----- DATASET ROWS -----

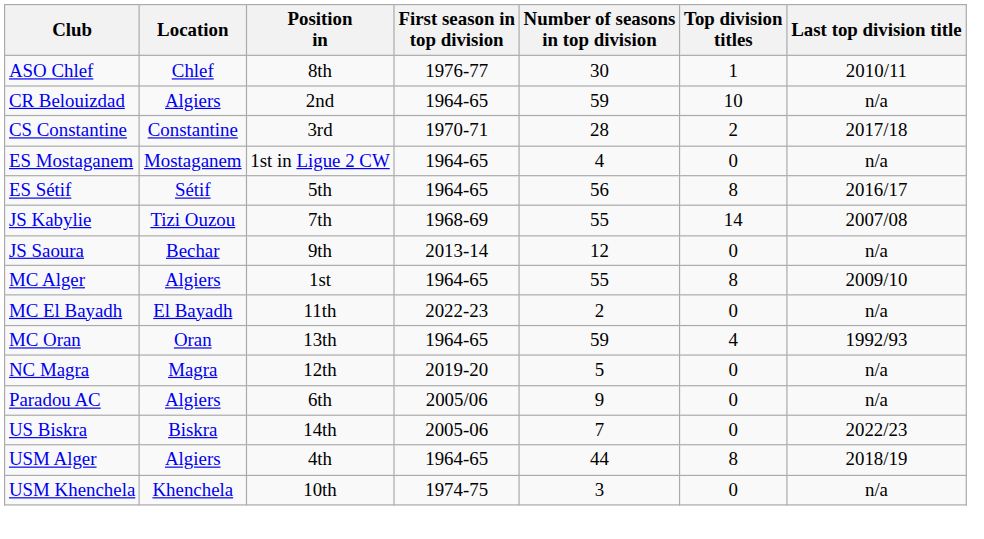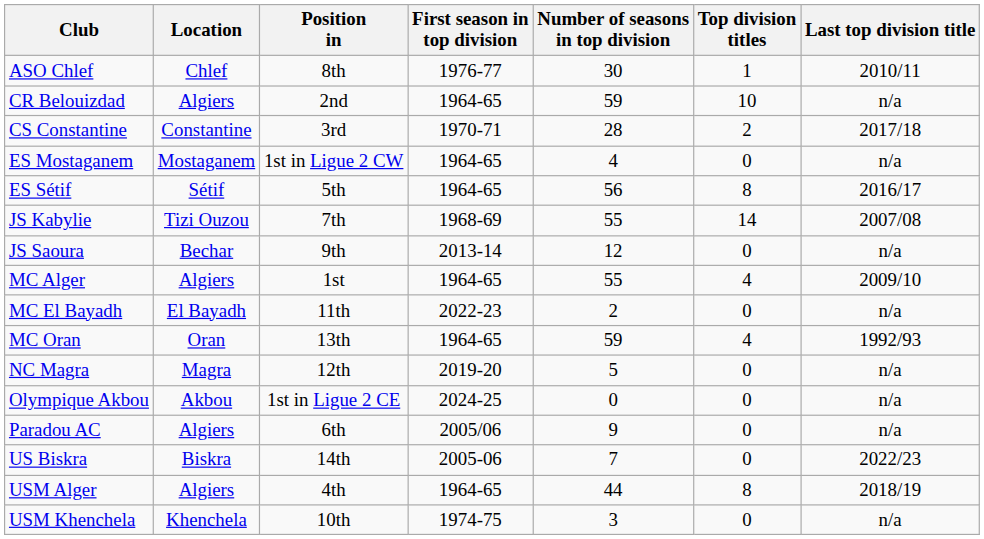MC Alger | Top division titles: 8 -> 4
+ row: Olympique Akbou | Akbou | 1st in Ligue 2 CE | 2024-25 | 0 | 0 | n/a
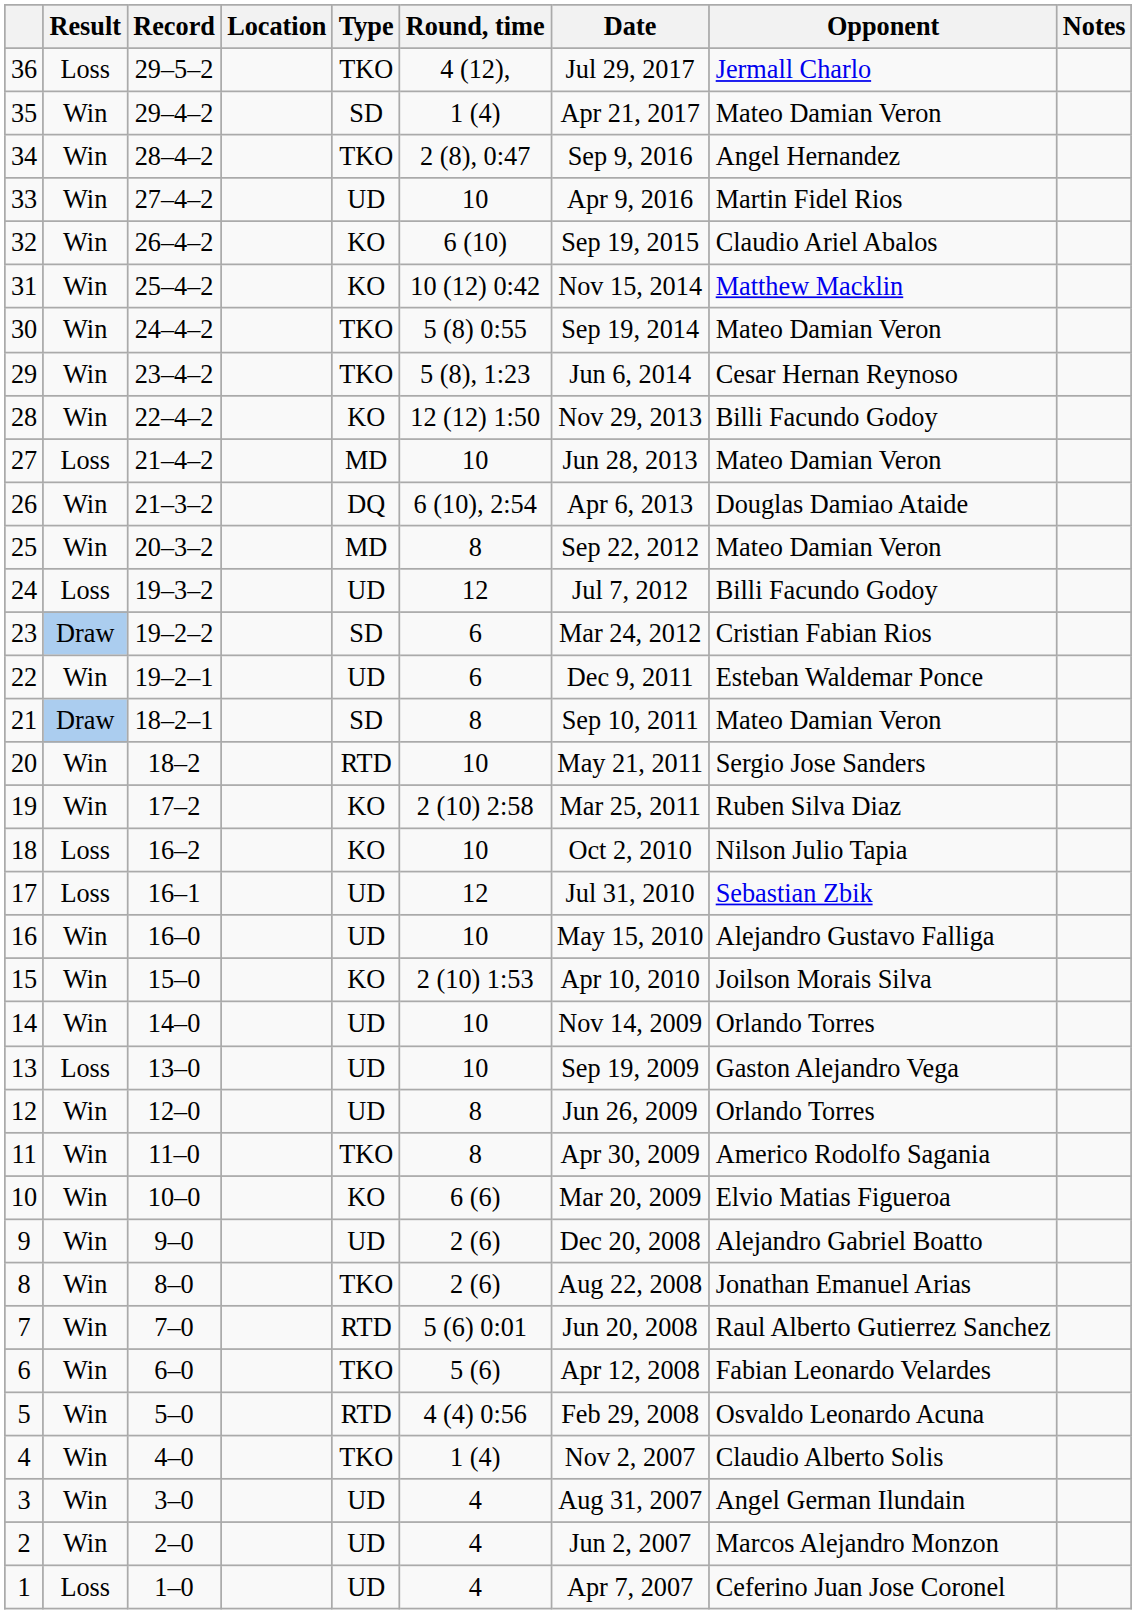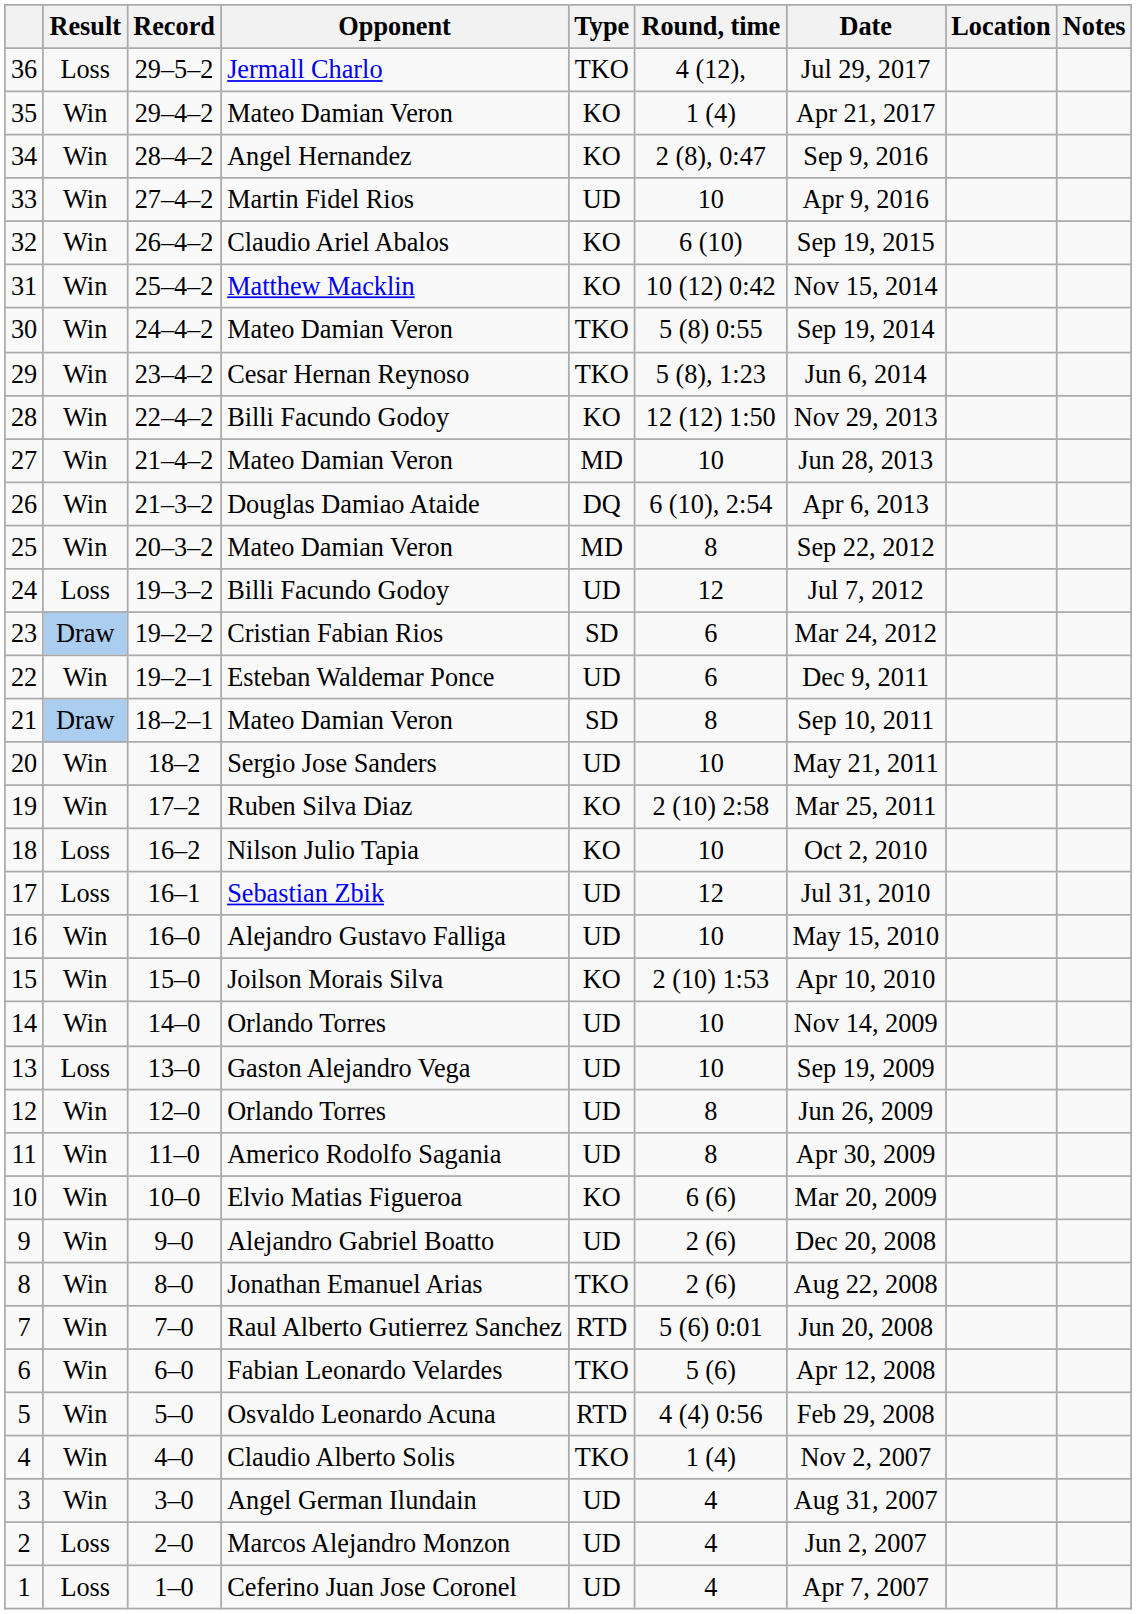columns swapped: Opponent <-> Location
35 | Type: SD -> KO
34 | Type: TKO -> KO
27 | Result: Loss -> Win
20 | Type: RTD -> UD
11 | Type: TKO -> UD
2 | Result: Win -> Loss
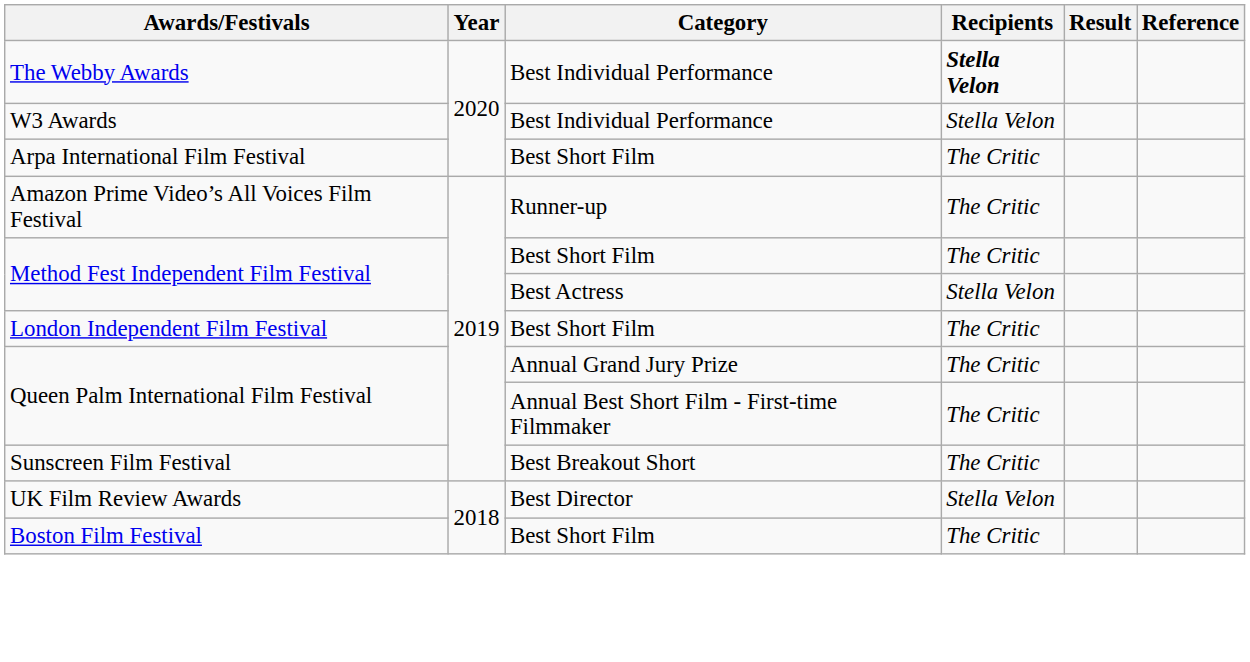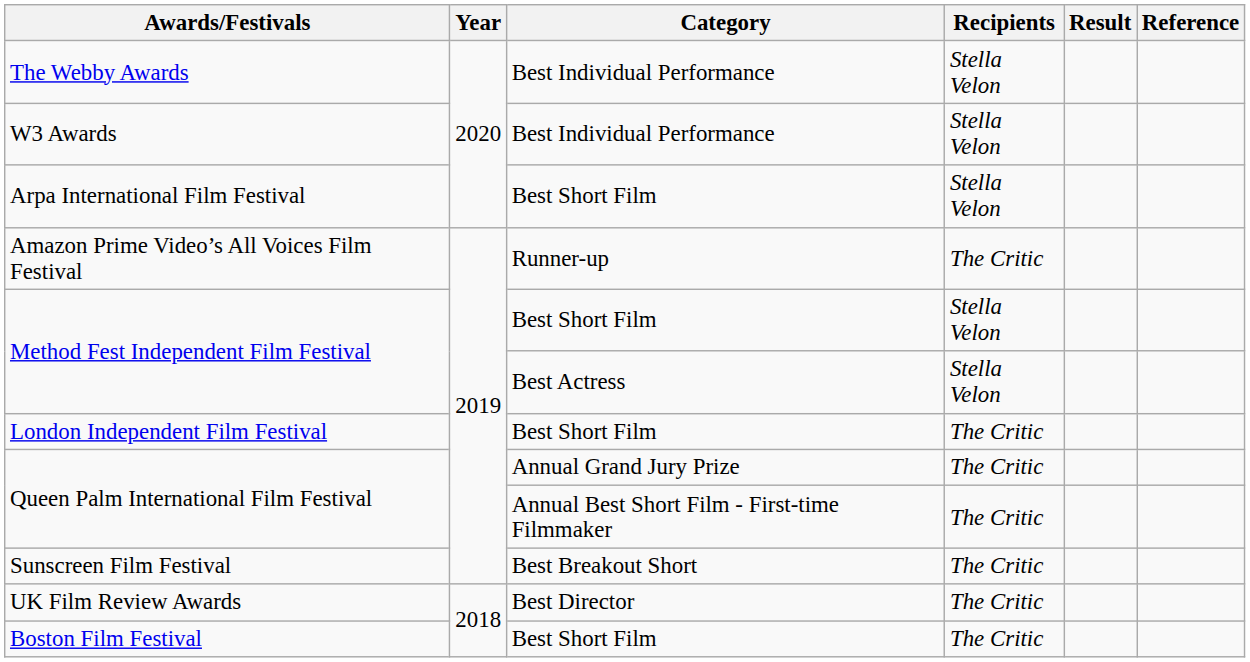The Webby Awards | Recipients: bold -> normal
Arpa International Film Festival | Recipients: The Critic -> Stella Velon
Method Fest Independent Film Festival / Best Short Film | Recipients: The Critic -> Stella Velon
UK Film Review Awards | Recipients: Stella Velon -> The Critic
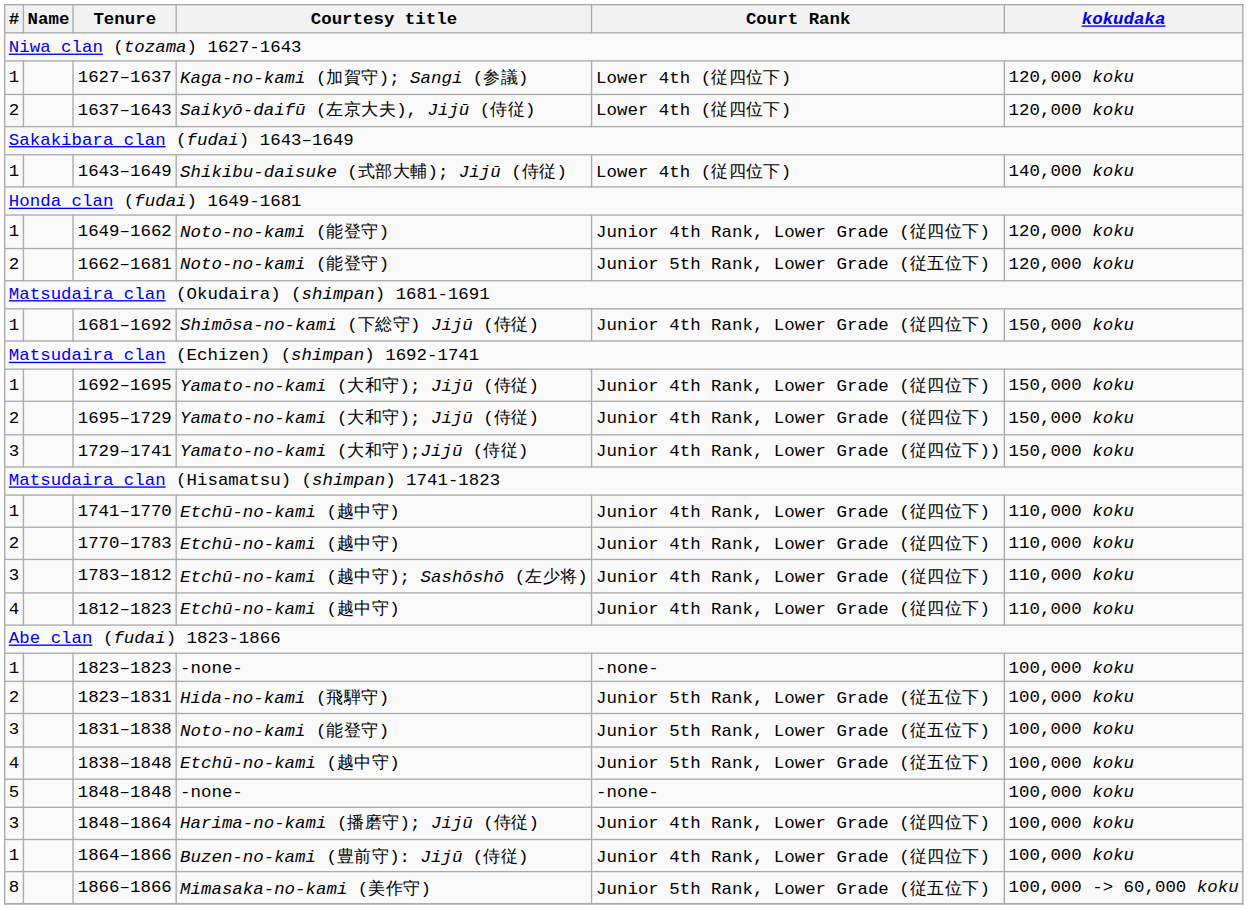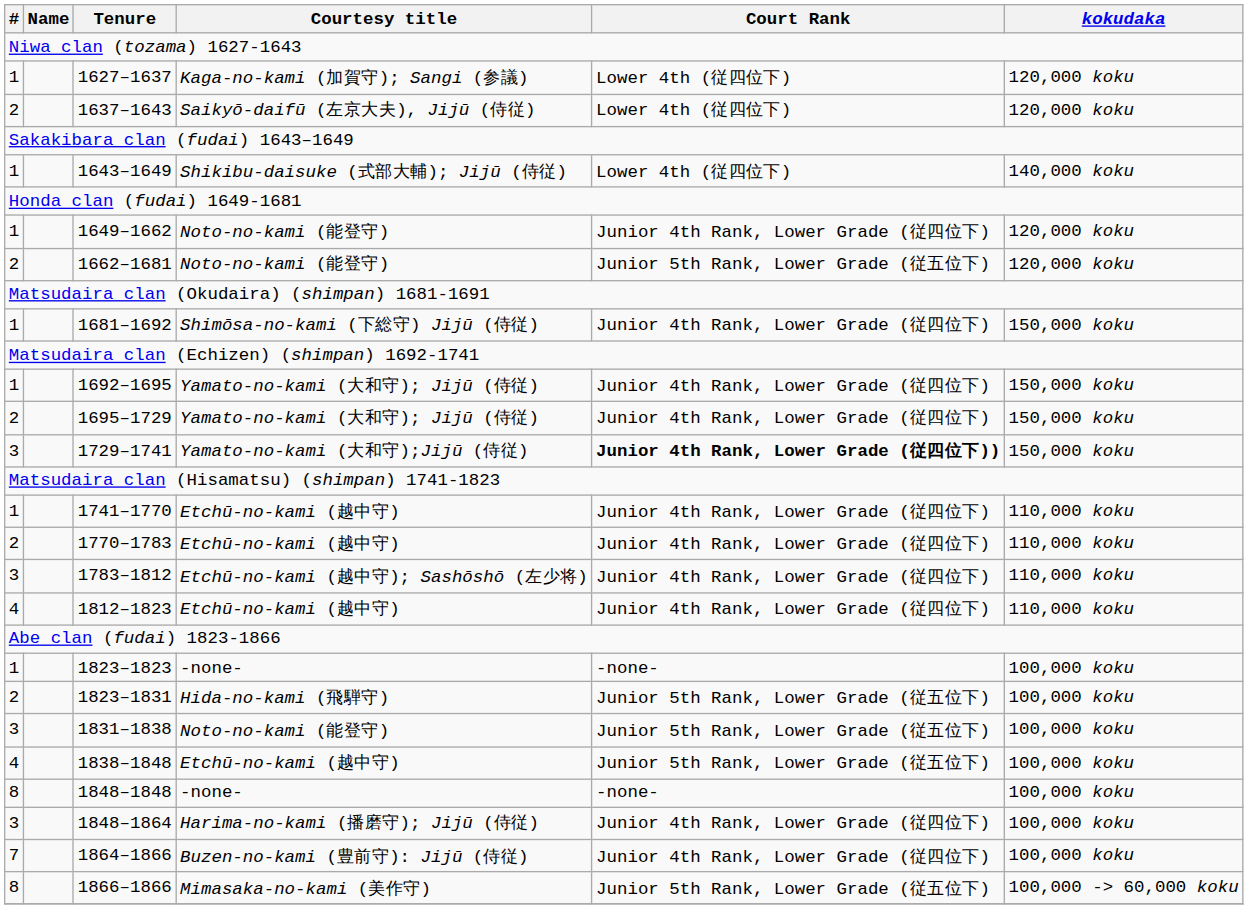1729–1741 | Court Rank: normal -> bold
1848–1848 | #: 5 -> 8
1864–1866 | #: 1 -> 7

-----

- [EXERCISE] Output every text line from the material above as a JSON list of strings, one string per line, with blank lines skipped and the images left out.

- [FULL RESPONSE]
[
  "MC Alger | Top division titles: 8 -> 4",
  "+ row: Olympique Akbou | Akbou | 1st in Ligue 2 CE | 2024-25 | 0 | 0 | n/a",
  "columns swapped: Opponent <-> Location",
  "35 | Type: SD -> KO",
  "34 | Type: TKO -> KO",
  "27 | Result: Loss -> Win",
  "20 | Type: RTD -> UD",
  "11 | Type: TKO -> UD",
  "2 | Result: Win -> Loss",
  "The Webby Awards | Recipients: bold -> normal",
  "Arpa International Film Festival | Recipients: The Critic -> Stella Velon",
  "Method Fest Independent Film Festival / Best Short Film | Recipients: The Critic -> Stella Velon",
  "UK Film Review Awards | Recipients: Stella Velon -> The Critic",
  "1729–1741 | Court Rank: normal -> bold",
  "1848–1848 | #: 5 -> 8",
  "1864–1866 | #: 1 -> 7"
]